Until Carroll College bought into NAC technology, it took six weeks of work by a dozen full-time IT staff and student volunteers to clean up student PCs, stemming infections they brought to the network.
The effort has gotten a lot simpler. Since putting Tipping Point gear in place in 2005, the effort to keep the network clean has requires just three people and three days at the start of the semester.
"This year we couldn't believe we got done in three days with no major network issues, no major looming security threats, no incidents after those three days - nothing," says John Arechavala, director of infrastructure services at the school. "We're pinching ourselves."
With 1,300 students living in dorms and another 1,700 commuting, Carroll had a big chore. The network let students bring whatever PCs they had at home and attach them to the network. "Consequently you expose yourself to all the evils of the world that happen to be installed on those computers," Arechavala says.
When he started looking at NAC gear three years ago, there weren't that many options. The school is primarily a Nortel shop for its wired infrastructure, and a combination of Cisco and Xirrus for wireless. Nortel wasn't ready with NAC then, but Arechavala had heard of the start-up Roving Planet that had success in other universities. Roving Planet was later bought by Tipping Point.
He says he knew the NAC software could control admission by machine and user as well as perform a basic scan without using client software on each machine.
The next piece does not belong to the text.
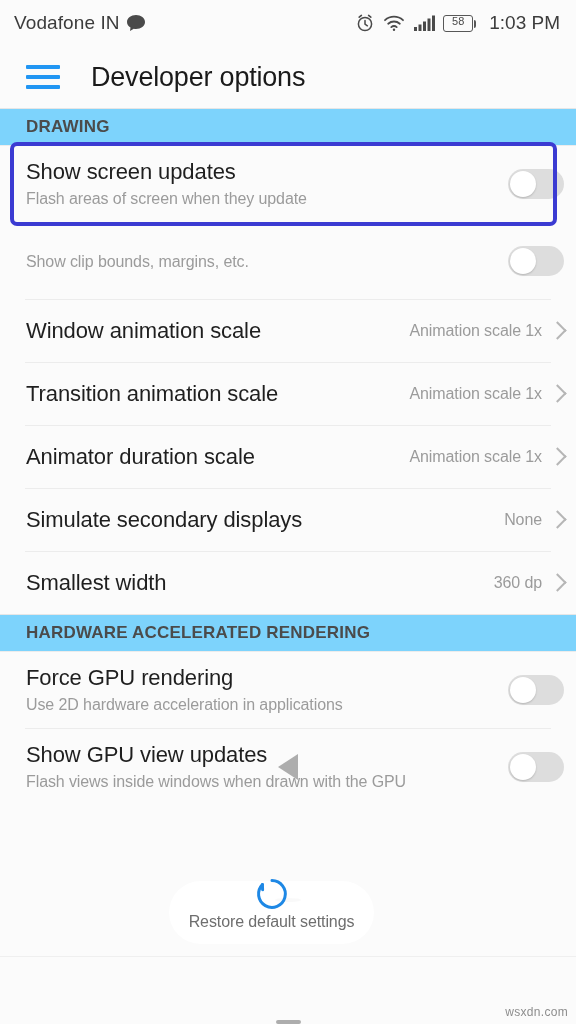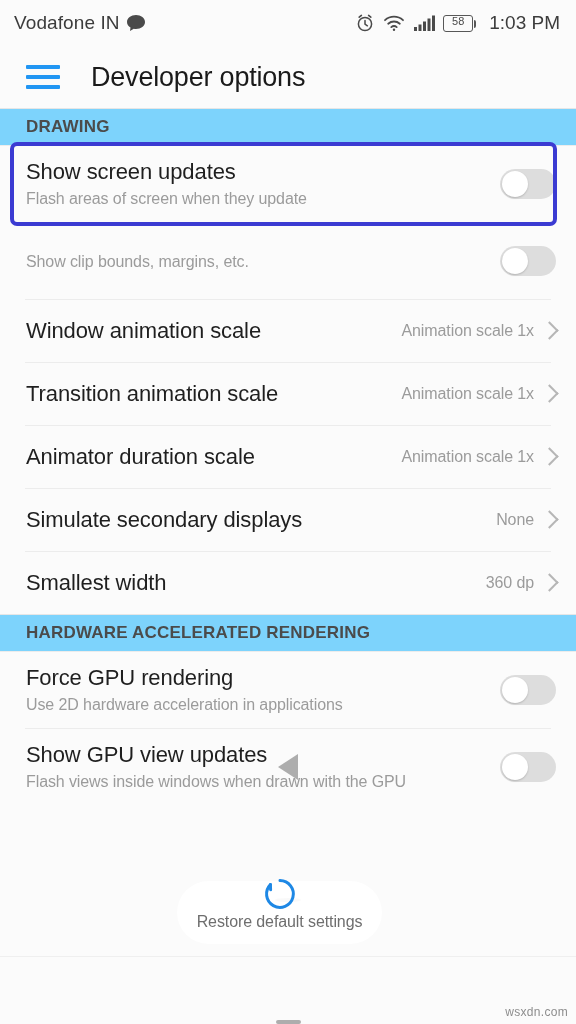"Show screen updates" .row { padding: 0 20px 0 26px -> 0 12px 0 26px }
He took the opportunity of implementing NAC to streamline the definition of acceptable PCs that the school would allow on its network. "We don't own these devices, we don't know where they come from, we don't see them before they come in," he says.
First, the student computers had to have either Mac OS, Linux or Windows XP operating systems. Before NAC, he allowed several other flavors of Windows, but he learned that that required too much help-desk knowledge.
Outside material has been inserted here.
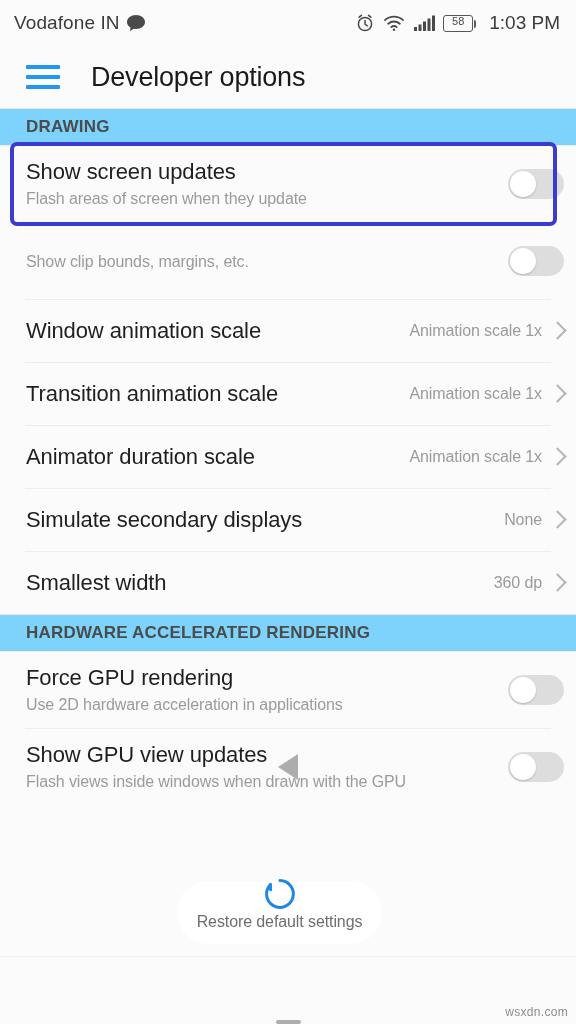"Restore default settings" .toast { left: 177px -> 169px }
The only other requirement for the machines was that each PC have an acceptable antivirus client that was updated and running. If the machines could meet those requirements, they could gain access, he says.
With NAC in place to make sure these two criteria are met, as students plug in for the first time and attempt to access network resources, their traffic is intercepted and they are diverted to an untrusted VLAN where their machines are scanned.
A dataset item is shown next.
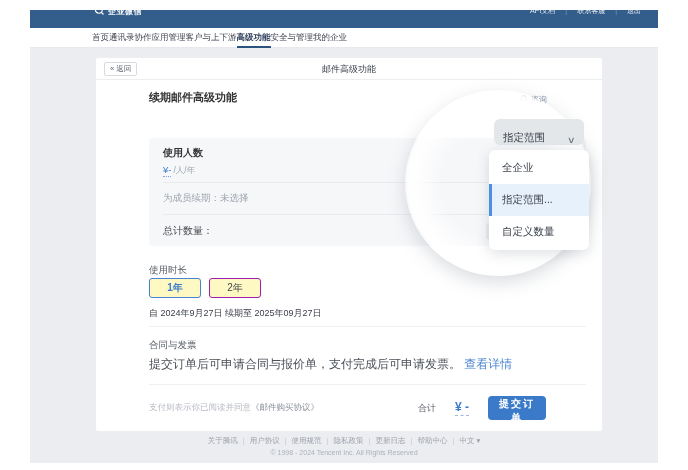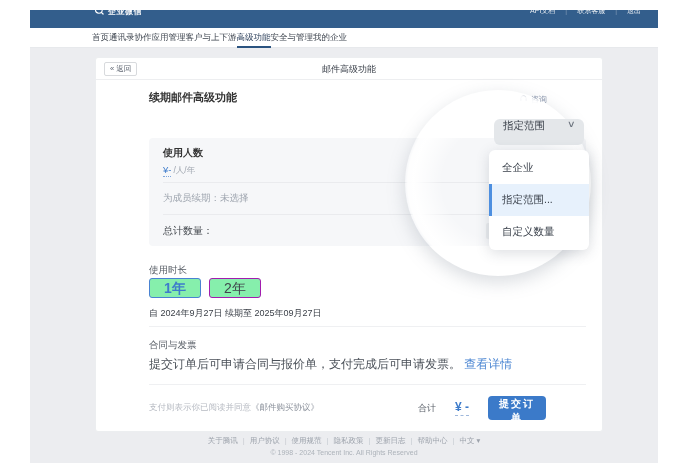"高级功能" .nav-item.active { font-weight: normal -> bold }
They are diverted to a site where they can download antivirus software if their machines are found lacking, he says. Since the school provides enterprise-grade Norton antivirus from Symantec to students for free, many of them adopt that, he says. Those with unsupported operating systems receive a notice that they must switch to a supported operating system, he says.
Adopting NAC two years ago was daring for the school. It was a significant investment for the college - about US$56,000 - and the name Roving Planet wasn't well known. But because it could reference satisfied customers at other schools, Carroll trustees approved the expenditure, Arechavala says. At the time, the alternative being considered was issuing standard-configuration computers to each student. "Obviously this was cheaper," he says.
The NAC software is deployed on five hardened Linux-based Dell servers attached to core switches, and they are managed by a Tipping Point Network Commander management platform. The NAC servers are attached to core switches, plugged into VLANs designated as trusted and untrusted. Each device can handle hundreds of users, he says.